Coppen stated that her early life was full of struggle due to bullying in school. She attended high school in Jakarta.

== Career ==
Coppen started her acting career as a teenager, debuting in the television series Romeo dan Juminten as Cheryl Suryo Wicaksono. Her breakthrough came in 2017 when she portrayed Caca in the TV series Kecil-Kecil Mikir Jadi Manten. Since then, she has accumulated a versatile portfolio across film, television, and web platforms.

== Filmography ==
=== Film ===

| Year | Title | Role | Note |
| 2018 | Generasi Micin vs Kevin | Sindy |  |
| 2019 | Tembang Lingsir | Gladys |  |
| Habibie & Ainun 3 | Dina |  |
| 2020 | Mekah I'm Coming | Tuti Tutanti |  |
| Generasi 90an: Melankolia | Kirana |  |
| 2022 | Akad | Puti |  |

=== Web series ===

| Year | Title | Role | Note |
|---|---|---|---|
| 2019 | Negeri 5 Menara | Fathia |  |
| 2020, 2022 | Pretty Little Liars | Monica Hapsari / Mona | 2 season |
| 2021 | Kisah untuk Geri | Raini Syailendra |  |

=== TV series ===

| Year | Title | Role | Note |
| 2016 | Romeo & Juminten | Cheryl Suryo Wicaksono | Acting debut |
| Nacita | Ranti |  |
| 2017 | Best Friend Forever | Yuna |  |
| Rohaya & Anwar: Kecil-Kecil Jadi Manten | Caca |  |
| Kuasa Ilahi | Fruit Seller | Episode: Fruit Seller |
| 2018 | Dia yang Tak Terlihat | Melly |  |
| 2020 | Magic Tumbler Season 3 | Mora |  |

=== Television film ===
- Lope Mermaid in Love (2016)
- Penarik Bajaj Kece Baday (2017)
- Bahu Jalan Hanya untuk Kamu (2017) as Inka
- Jangan Kaya Orang Susah (2019)
- Cenat-cenut Hati Badut Imut (2019)

=== Video clip ===
- "Sweaterku" – Gahtan Sakti (2017)

== Discography ==
=== Singles ===
- "Friends with Benefit" – with Rendyapr and Dycal (2017)
- "Moonlight" – with Bayu Valerinoya (2017)
- "Candu tapi Canda" (2022)

== Personal life ==
On 10 October 2023, Coppen married Yitta Dali Wassink.
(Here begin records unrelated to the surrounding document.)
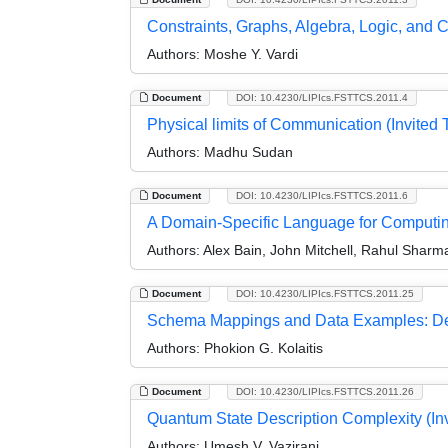
Constraints, Graphs, Algebra, Logic, and C
Authors:
Moshe Y. Vardi
Document
DOI: 10.4230/LIPIcs.FSTTCS.2011.4
Physical limits of Communication (Invited T
Authors:
Madhu Sudan
Document
DOI: 10.4230/LIPIcs.FSTTCS.2011.6
A Domain-Specific Language for Computing
Authors:
Alex Bain, John Mitchell, Rahul Shar
Document
DOI: 10.4230/LIPIcs.FSTTCS.2011.25
Schema Mappings and Data Examples: Deri
Authors:
Phokion G. Kolaitis
Document
DOI: 10.4230/LIPIcs.FSTTCS.2011.26
Quantum State Description Complexity (Inv
Authors:
Umesh V. Vazirani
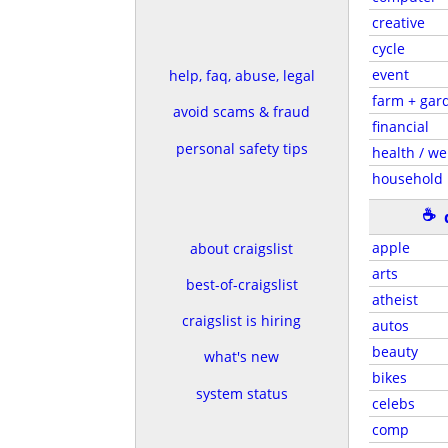
creative
cycle
event
help, faq, abuse, legal
farm + gar
avoid scams & fraud
financial
personal safety tips
health / we
household
☕
apple
about craigslist
arts
best-of-craigslist
atheist
craigslist is hiring
autos
beauty
what's new
bikes
system status
celebs
comp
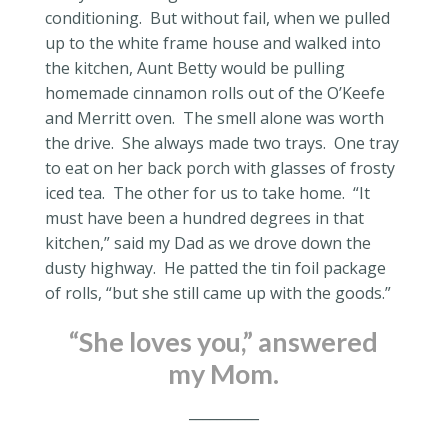
conditioning.
But without fail, when we pulled
up to the white frame house and walked into
the kitchen, Aunt Betty would be pulling
homemade cinnamon rolls out of the O’Keefe
and Merritt oven.
The smell alone was worth
the drive.
She always made two trays.
One tray
to eat on her back porch with glasses of frosty
iced tea.
The other for us to take home.
“It
must have been a hundred degrees in that
kitchen,” said my Dad as we drove down the
dusty highway.
He patted the tin foil package
of rolls, “but she still came up with the goods.”
“She loves you,” answered
my Mom.
__________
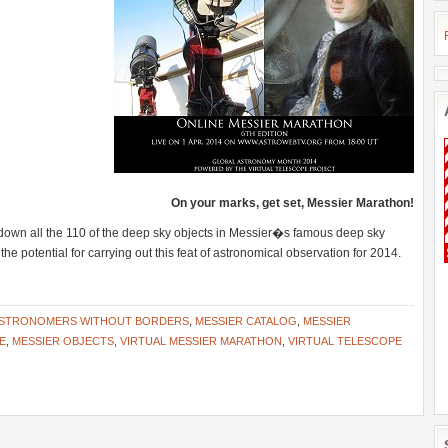
On your marks, get set, Messier Marathon!
down all the 110 of the deep sky objects in Messier�s famous deep sky
the potential for carrying out this feat of astronomical observation for 2014.
STRONOMERS WITHOUT BORDERS
,
MESSIER CATALOG
,
MESSIER
E
,
MESSIER OBJECTS
,
VIRTUAL MESSIER MARATHON
,
VIRTUAL TELESCOPE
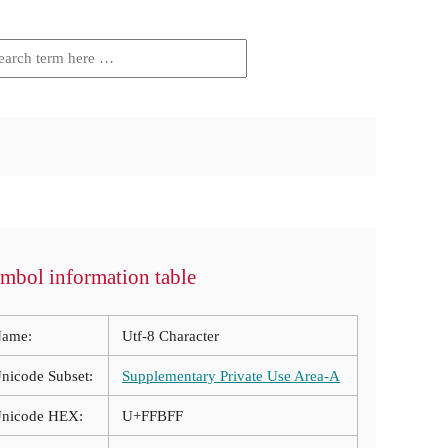
mbol information table
ame:
Utf-8 Character
nicode Subset:
Supplementary Private Use Area-A
nicode HEX:
U+FFBFF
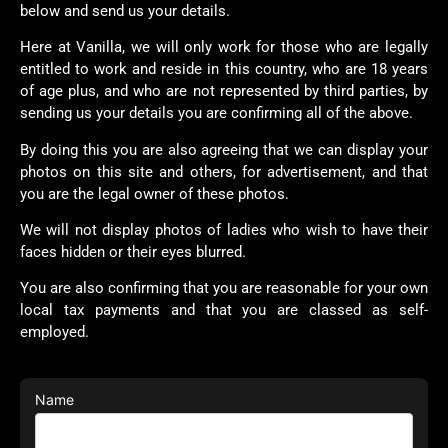
below and send us your details.
Here at Vanilla, we will only work for those who are legally
entitled to work and reside in this country, who are 18 years
of age plus, and who are not represented by third parties, by
sending us your details you are confirming all of the above.
By doing this you are also agreeing that we can display your
photos on this site and others, for advertisement, and that
you are the legal owner of these photos.
We will not display photos of ladies who wish to have their
faces hidden or their eyes blurred.
You are also confirming that you are reasonable for your own
local tax payments and that you are classed as self-
employed.
Name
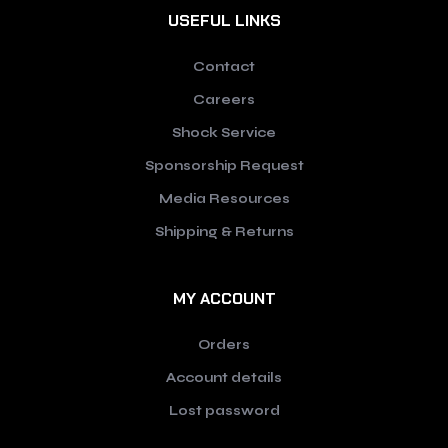
USEFUL LINKS
Contact
Careers
Shock Service
Sponsorship Request
Media Resources
Shipping & Returns
MY ACCOUNT
Orders
Account details
Lost password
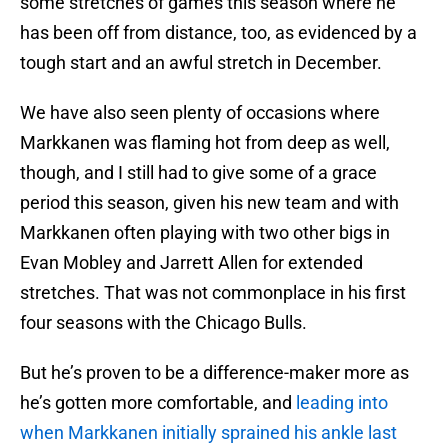
some stretches of games this season where he
has been off from distance, too, as evidenced by a
tough start and an awful stretch in December.
We have also seen plenty of occasions where
Markkanen was flaming hot from deep as well,
though, and I still had to give some of a grace
period this season, given his new team and with
Markkanen often playing with two other bigs in
Evan Mobley and Jarrett Allen for extended
stretches. That was not commonplace in his first
four seasons with the Chicago Bulls.
But he’s proven to be a difference-maker more as
he’s gotten more comfortable, and
leading into
when Markkanen initially sprained his ankle last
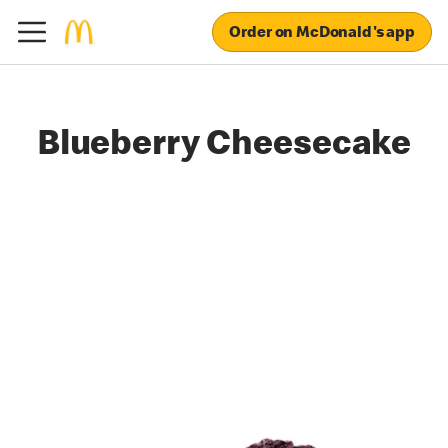
Order on McDonald's app
Blueberry Cheesecake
Wassink was of Dutch and Thai descent (Dutch father, Thai mother) and was commonly known to the couple's followers by the nickname "Papa Dali". The marriage followed the birth of their daughter, who was born on 28 August 2023; Coppen's out-of-wedlock childbirth generated significant online attention in Indonesia.

On 18 July 2024, Wassink, aged 22, was involved in a motorcycle accident in Bali and died from his injuries.